4. En vertu des dispositions du code du travail, le licenciement des salariés légalement investis de fonctions représentatives, qui bénéficient d'une protection exceptionnelle dans l'intérêt de l'ensemble des travailleurs qu'ils représentent, ne peut intervenir que sur autorisation de l'inspecteur du travail dont dépend l'établissement. Cette autorisation est requise si le salarié bénéficie de la protection attachée à son mandat à la date de l'envoi par l'employeur de sa convocation à l'entretien préalable au licenciement. Ainsi, en s'estimant incompétent pour statuer sur le licenciement de M. D... le 5 août 2015 alors qu'à la date de l'envoi de sa convocation à l'entretien préalable de licenciement, le 3 décembre 2014, M. D... était titulaire d'un mandat représentatif de membre du comité d'hygiène, de sécurité et des conditions de travail, le ministre a entaché sa décision d'une erreur de droit. Il suit de là que la décision du 5 août 2015 doit être annulée en tant que le ministre du travail s'est déclaré incompétent pour statuer sur le licenciement de M. D....

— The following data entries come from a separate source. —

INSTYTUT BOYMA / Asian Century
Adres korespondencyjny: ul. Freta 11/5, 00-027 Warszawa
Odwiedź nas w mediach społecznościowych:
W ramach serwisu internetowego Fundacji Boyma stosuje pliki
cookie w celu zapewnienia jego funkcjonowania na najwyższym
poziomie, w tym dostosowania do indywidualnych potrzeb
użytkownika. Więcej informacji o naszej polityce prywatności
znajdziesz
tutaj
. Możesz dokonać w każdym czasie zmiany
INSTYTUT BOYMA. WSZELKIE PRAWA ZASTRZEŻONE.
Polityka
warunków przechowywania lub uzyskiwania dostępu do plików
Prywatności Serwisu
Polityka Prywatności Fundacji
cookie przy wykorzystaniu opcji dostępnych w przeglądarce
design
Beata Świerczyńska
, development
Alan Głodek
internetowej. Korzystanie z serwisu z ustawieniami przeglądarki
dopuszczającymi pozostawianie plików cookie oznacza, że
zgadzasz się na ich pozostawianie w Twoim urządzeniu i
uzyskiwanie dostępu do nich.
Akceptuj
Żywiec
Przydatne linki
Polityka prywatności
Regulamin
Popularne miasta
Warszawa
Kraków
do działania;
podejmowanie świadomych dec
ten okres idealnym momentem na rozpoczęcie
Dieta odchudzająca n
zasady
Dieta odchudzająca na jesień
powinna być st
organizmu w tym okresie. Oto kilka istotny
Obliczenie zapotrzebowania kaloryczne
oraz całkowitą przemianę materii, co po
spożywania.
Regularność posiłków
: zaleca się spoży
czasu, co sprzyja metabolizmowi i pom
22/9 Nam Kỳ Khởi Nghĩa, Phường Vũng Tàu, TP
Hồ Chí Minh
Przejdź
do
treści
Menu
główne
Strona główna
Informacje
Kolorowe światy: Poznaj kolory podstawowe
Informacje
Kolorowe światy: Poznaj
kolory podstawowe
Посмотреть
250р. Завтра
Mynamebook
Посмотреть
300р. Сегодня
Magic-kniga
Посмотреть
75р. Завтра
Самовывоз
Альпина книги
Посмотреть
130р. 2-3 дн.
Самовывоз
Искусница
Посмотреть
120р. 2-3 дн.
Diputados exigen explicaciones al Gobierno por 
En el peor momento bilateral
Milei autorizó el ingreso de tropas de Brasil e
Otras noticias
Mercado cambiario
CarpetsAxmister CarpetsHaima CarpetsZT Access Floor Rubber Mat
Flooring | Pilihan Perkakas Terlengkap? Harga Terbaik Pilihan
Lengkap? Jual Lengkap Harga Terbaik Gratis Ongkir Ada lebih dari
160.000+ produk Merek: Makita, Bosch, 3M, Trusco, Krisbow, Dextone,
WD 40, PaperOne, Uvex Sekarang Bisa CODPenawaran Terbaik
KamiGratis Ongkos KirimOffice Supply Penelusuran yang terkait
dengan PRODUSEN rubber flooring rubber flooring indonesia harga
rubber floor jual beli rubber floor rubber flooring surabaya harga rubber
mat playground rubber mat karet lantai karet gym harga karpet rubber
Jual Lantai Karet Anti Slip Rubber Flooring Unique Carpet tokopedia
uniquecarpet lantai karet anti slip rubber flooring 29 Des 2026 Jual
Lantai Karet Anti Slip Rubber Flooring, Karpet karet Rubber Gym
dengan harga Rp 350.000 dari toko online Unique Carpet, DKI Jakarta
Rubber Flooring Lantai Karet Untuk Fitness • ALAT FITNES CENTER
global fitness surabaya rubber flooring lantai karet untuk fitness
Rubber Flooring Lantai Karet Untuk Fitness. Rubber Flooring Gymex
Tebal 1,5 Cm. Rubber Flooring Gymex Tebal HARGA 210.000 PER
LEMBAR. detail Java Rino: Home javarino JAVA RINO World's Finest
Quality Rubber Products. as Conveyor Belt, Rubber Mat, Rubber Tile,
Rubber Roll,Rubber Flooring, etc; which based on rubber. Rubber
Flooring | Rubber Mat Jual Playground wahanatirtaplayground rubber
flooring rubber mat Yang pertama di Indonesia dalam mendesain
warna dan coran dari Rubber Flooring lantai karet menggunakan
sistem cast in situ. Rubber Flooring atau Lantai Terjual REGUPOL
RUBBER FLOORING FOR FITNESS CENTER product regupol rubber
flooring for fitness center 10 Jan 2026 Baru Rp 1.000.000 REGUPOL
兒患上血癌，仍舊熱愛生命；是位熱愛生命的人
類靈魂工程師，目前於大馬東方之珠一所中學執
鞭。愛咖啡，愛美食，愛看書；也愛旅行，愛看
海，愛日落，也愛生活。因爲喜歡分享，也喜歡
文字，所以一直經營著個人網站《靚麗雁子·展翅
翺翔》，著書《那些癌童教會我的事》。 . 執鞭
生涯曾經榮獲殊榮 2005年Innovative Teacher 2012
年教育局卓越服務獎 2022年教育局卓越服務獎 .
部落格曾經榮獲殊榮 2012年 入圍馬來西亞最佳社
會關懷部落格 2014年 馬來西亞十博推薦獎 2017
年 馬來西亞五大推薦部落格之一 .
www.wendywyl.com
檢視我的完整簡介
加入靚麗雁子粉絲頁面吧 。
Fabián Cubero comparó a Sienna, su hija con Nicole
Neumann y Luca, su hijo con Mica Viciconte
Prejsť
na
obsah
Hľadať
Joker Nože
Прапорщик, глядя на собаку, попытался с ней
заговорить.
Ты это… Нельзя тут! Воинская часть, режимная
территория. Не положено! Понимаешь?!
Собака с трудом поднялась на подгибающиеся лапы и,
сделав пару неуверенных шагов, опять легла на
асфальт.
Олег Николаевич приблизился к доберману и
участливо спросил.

5. Il résulte de ce qui précède que l'association mutualiste agricole de Boissor est seulement fondée à soutenir que c'est à tort que le tribunal administratif de Toulouse a rejeté en totalité sa demande tendant à l'annulation de la décision du ministre du travail en date du 5 août 2015 et à obtenir l'annulation de l'article 3 de cette décision qui est divisible.
Sur les conclusions présentées au titre des dispositions de l'article L. 761-1 du code de justice administrative :
6. Il y a lieu, dans les circonstances de l'espèce, de mettre à la charge de l'Etat au bénéfice de l'association mutualiste agricole de Boissor la somme de 1 500 euros au titre des dispositions de l'article L. 761-1 du code de justice administrative. Il n'y a pas lieu, en application de ces dispositions, de mettre à la charge de l'association mutualiste agricole de Boissor qui n'a pas, dans la présente instance, la qualité de partie perdante, la somme dont M. D... sollicite le versement au titre des frais exposés par lui et non compris dans les dépens.
DECIDE
Article 1er : L'article 3 de la décision du ministre du travail du 5 août 2015 est annulé.
Article 2 : Le jugement n° 1504543 du 19 octobre 2017 du tribunal administratif de Toulouse est réformé en ce qu'il a de contraire au présent arrêt.
Article 3 : L'Etat versera à l'association mutualiste agricole de Boissor la somme de 1 500 euros au titre des dispositions de l'article L.761-1 du code de justice administrative.
Article 4 : Les conclusions présentées par M. D... au titre des dispositions de l'article L. 761-1 du code de justice administrative sont rejetées.
Article 5 : Le surplus des conclusions des parties est rejeté.
Article 6 : Le présent arrêt sera notifié à l'association mutualiste agricole de Boissor, au ministre du travail et à M. D....
Délibéré après l'audience du 4 novembre 2019, à laquelle siégeaient :
M. Pierre Larroumec, président,
Mme Karine Butéri, présidente-assesseure,
M. Paul-André Braud, premier conseiller.
Lu en audience publique, le 2 décembre 2019.
Le rapporteur,
Karine ButériLe président,
Pierre Larroumec
Le greffier,
Cindy Virin
La République mande et ordonne au ministre du travail, et à tous huissiers de justice à ce requis, en ce qui concerne les voies de droit commun contre les parties privées, de pourvoir à l'exécution du présent arrêt.